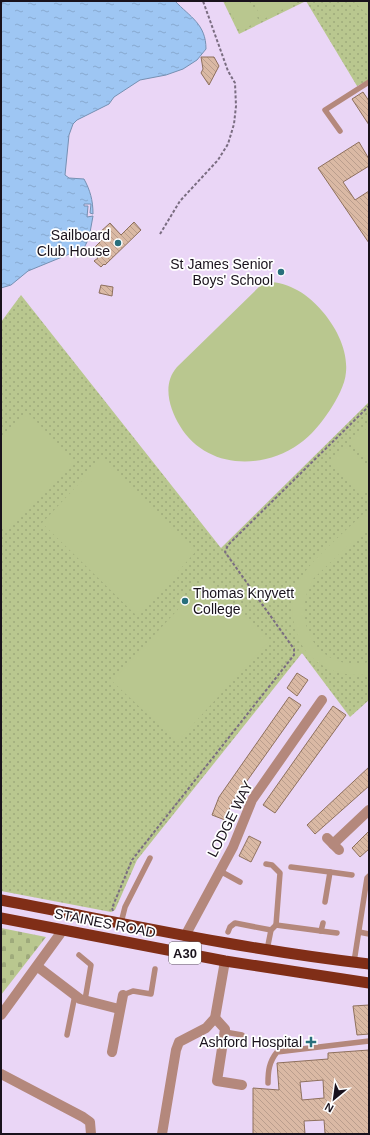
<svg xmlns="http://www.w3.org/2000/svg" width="370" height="1135" font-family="Helvetica,sans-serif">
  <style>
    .cemetery { fill: url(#cemetery-stones) }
    .park { fill: url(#park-dots) }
    .garden { fill: #b9c78f }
    .water { fill: url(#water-ripples); stroke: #7690b2 }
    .building { fill: url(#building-back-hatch); stroke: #8e705d; fill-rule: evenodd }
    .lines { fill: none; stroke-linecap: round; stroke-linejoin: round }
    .path { stroke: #7a6d81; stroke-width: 2; stroke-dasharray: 3 2; stroke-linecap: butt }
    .service { stroke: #b4887c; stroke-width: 5.5 }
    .minor { stroke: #b4887c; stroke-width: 10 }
    .trunk { stroke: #802e17; stroke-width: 11 }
    .poi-dot { fill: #286f7c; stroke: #fff; stroke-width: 1.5 }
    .labels { text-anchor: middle; stroke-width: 3.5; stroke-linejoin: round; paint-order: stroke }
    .shield { fill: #fff; stroke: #5e5960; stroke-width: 1 }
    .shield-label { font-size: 13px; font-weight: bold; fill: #19121c }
    .poi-label { font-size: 14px; fill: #19121c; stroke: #fff; text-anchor: end }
    .street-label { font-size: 14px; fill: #19121c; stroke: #fff }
  </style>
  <defs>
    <pattern id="cemetery-stones" width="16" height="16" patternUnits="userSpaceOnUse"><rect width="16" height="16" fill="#b9c78f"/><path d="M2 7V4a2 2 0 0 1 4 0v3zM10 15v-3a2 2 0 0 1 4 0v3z" fill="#9eaa7b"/></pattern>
    <pattern id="park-dots" width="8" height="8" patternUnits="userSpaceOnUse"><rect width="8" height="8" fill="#b9c78f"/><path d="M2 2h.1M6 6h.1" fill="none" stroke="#9eaa7b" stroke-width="1.8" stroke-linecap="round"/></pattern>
    <pattern id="water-ripples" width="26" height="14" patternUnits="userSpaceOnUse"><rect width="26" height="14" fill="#9ec6f3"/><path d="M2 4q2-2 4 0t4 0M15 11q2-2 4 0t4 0" fill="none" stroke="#88a9d0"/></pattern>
    <pattern id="building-back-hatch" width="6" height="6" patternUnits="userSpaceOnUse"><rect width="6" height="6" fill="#dab9a4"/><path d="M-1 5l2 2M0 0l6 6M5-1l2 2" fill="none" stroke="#ba9e8d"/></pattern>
  </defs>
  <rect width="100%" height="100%" fill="#ead6f6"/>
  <!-- cemetery -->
  <polygon class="cemetery" points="1,928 46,937 1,995"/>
  <!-- park -->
  <g class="park">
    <polygon points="223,1 303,1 304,2 239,34"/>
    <polygon points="306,1 369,1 369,80 357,86"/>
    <polygon points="21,295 221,548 369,402 369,700 350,717 302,653 137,860 115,910 111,912 1,891 1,322"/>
  </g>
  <!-- garden -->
  <g class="garden">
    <polygon points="225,1 249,1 259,21 240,31"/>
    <polygon points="253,1 299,1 262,20"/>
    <polygon points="353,1 369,1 369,16"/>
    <path d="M 268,282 C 289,282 309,295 322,311 C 336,327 348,350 346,372 C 345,385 337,399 330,410 C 322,422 311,436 299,444 C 261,471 205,468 180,426 C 169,408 162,384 177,367 L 261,285 Z"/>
    <polygon points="27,412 76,462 8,530 1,523 1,438"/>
    <polygon points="367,428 369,430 369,463 350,443"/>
    <polygon points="346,447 369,471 369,489 361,496 329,462"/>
    <polygon points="102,459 197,550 138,617 42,523"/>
    <path d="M 369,509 L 369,526 L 313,579 C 289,621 318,674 369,662 L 369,674 C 348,678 326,671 310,656 C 302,648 298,638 295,627 C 284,589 306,568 331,544 C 344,532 356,520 369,509 Z"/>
    <polygon points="206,579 270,640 177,742 112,681"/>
  </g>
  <!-- water -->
  <path class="water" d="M 5,1 L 175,1 C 190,17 206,24 206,49 L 197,60 L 183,69 L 166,75 L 140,80 L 114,97 L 109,104 L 77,120 L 73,124 L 69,135 L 65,175 L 69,178 L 84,179 C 90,190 93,200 93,214 L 90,213 L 91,204 L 84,204 L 84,206 L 88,206 L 87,217 L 93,216 L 89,238 L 84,248 L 28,271 L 11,285 L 1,288 L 1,3 Z"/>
  <!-- building -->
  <g class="building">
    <polygon points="201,57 214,57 219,66 209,85 201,73 203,69"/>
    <polygon points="363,92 369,101 369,125 352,99"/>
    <polygon points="359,142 369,159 369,166 343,182 355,200 369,191 369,243 318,168"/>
    <polygon points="134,222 141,230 105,265 104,264 101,267 94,261 98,258 91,251 104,238 99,233 110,223 121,235"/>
    <polygon points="101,285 113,287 112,296 99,293"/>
    <polygon points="297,673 308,680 297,696 287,688"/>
    <polygon points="289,697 301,705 232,802 225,820 212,815 219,797"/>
    <polygon points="333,706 346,715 275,813 263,805"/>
    <polygon points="369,767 369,786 315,834 307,825"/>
    <polygon points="369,831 369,849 360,857 352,848"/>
    <polygon points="249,836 261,842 251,862 239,856"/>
    <polygon points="369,1005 369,1034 357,1035 353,1006"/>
    <path d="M 369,1050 L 369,1134 L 328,1134 L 325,1133 L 324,1120 L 304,1121 L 305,1134 L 253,1134 L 253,1088 L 279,1090 L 277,1063 L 328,1059 L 328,1053 ZM 323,1080 L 324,1098 L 302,1100 L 300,1082 Z"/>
  </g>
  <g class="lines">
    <!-- path -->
    <g class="path">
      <polyline points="160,234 180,201 218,160 228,144 234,124 236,106 235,83 228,71 203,1"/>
      <polyline points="113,911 112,908 132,860 294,655 294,649 225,552 228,545 369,406"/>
    </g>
    <!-- service -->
    <g class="service">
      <polyline points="340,131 325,110 369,82"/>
      <polyline points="266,864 272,865 280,873 276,925"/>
      <polyline points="291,867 330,872 325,902"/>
      <polyline points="220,871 240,882"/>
      <polyline points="330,872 352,875"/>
      <polyline points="121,923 125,907 150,858"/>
      <polyline points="321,931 337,933"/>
      <polyline points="228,932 230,927 235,923 271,930"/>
      <polyline points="359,932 369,934"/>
      <polyline points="267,950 271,930 276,925 321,931 323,923"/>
      <polyline points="79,955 91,965 85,1000"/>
      <polyline points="354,962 367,878 369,876"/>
      <polyline points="123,995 133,991 151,994 155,969"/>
      <polyline points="225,1032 242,1035"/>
      <polyline points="67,1035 75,995"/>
      <path d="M 268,1083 C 268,1071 269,1062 277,1052 L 369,1041"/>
    </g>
    <!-- minor -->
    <g class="minor">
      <polyline points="327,838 339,850"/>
      <polyline points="333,844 369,810"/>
      <polyline points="185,936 233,847 252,800 322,700"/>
      <polyline points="38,967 80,999 119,1009"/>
      <polyline points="1,1015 60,934 62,930"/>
      <polyline points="215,1018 225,1029 217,1081 242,1085"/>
      <polyline points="112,1052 123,995"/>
      <polyline points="1,1074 83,1117 90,1122 91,1134"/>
      <polyline points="162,1134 176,1050 179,1042 206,1028 215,1018 225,961"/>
    </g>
    <!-- trunk -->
    <g class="trunk">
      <path d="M 1,900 C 123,923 245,950 369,964"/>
      <polyline points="1,918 225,961 369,983"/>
    </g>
  </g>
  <!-- markers -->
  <g class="poi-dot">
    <circle cx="118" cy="243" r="4"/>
    <circle cx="281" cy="272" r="4"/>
    <circle cx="185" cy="601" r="4"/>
    <path d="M309 1036h4v4h4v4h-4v4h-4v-4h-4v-4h4z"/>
  </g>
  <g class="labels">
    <!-- shield labels -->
    <rect class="shield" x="169" y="942" width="32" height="22" rx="3"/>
    <g class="shield-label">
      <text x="185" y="958">A30</text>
    </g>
    <!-- poi labels -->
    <g class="poi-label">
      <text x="110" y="240">Sailboard<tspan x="110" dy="16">Club House</tspan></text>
      <text x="273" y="269">St James Senior<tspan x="273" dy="16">Boys' School</tspan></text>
      <text x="193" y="598" text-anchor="start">Thomas Knyvett<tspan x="193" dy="16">College</tspan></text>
      <text x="302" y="1047">Ashford Hospital</text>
    </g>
    <!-- street labels -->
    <g class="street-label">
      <text transform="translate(230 819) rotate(-63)" y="5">LODGE WAY</text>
      <text transform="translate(105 923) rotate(11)" y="5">STAINES ROAD</text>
    </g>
  </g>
  <!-- border -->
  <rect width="370" height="1135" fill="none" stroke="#19121c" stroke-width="4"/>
  <!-- north arrow -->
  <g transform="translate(334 1099) rotate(209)" stroke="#ffffff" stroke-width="3" paint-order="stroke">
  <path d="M0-3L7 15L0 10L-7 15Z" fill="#19121c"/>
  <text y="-6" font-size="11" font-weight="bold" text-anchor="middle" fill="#19121c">N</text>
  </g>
</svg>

* * * * * * *

- Exercise directions -
Provide the count of lines in the records above that hold the word "middle", with no other text.

- Solved problem -
2